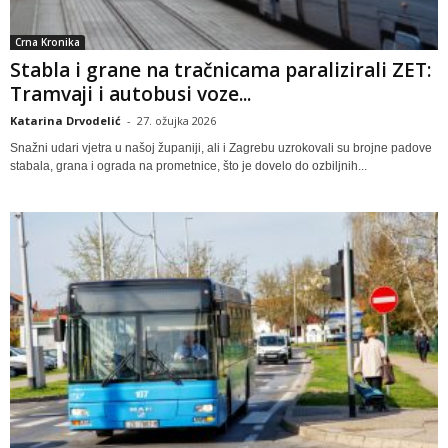
Crna Kronika
Stabla i grane na tračnicama paralizirali ZET:
Tramvaji i autobusi voze...
Katarina Drvodelić
-
27. ožujka 2026
Snažni udari vjetra u našoj županiji, ali i Zagrebu uzrokovali su brojne padove
stabala, grana i ograda na prometnice, što je dovelo do ozbiljnih...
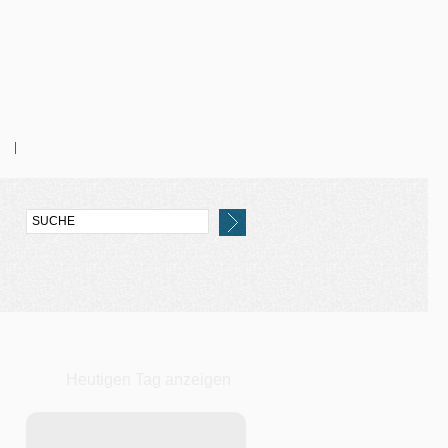
Heutigen Tag anzeigen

_ _ _ _

=== Work to complete ===
Please copy out every line of the material above without changing anything, and leave the pictures out.

=== Expected answer ===
Crna Kronika
Stabla i grane na tračnicama paralizirali ZET:
Tramvaji i autobusi voze...
Katarina Drvodelić
-
27. ožujka 2026
Snažni udari vjetra u našoj županiji, ali i Zagrebu uzrokovali su brojne padove
stabala, grana i ograda na prometnice, što je dovelo do ozbiljnih...
Heutigen Tag anzeigen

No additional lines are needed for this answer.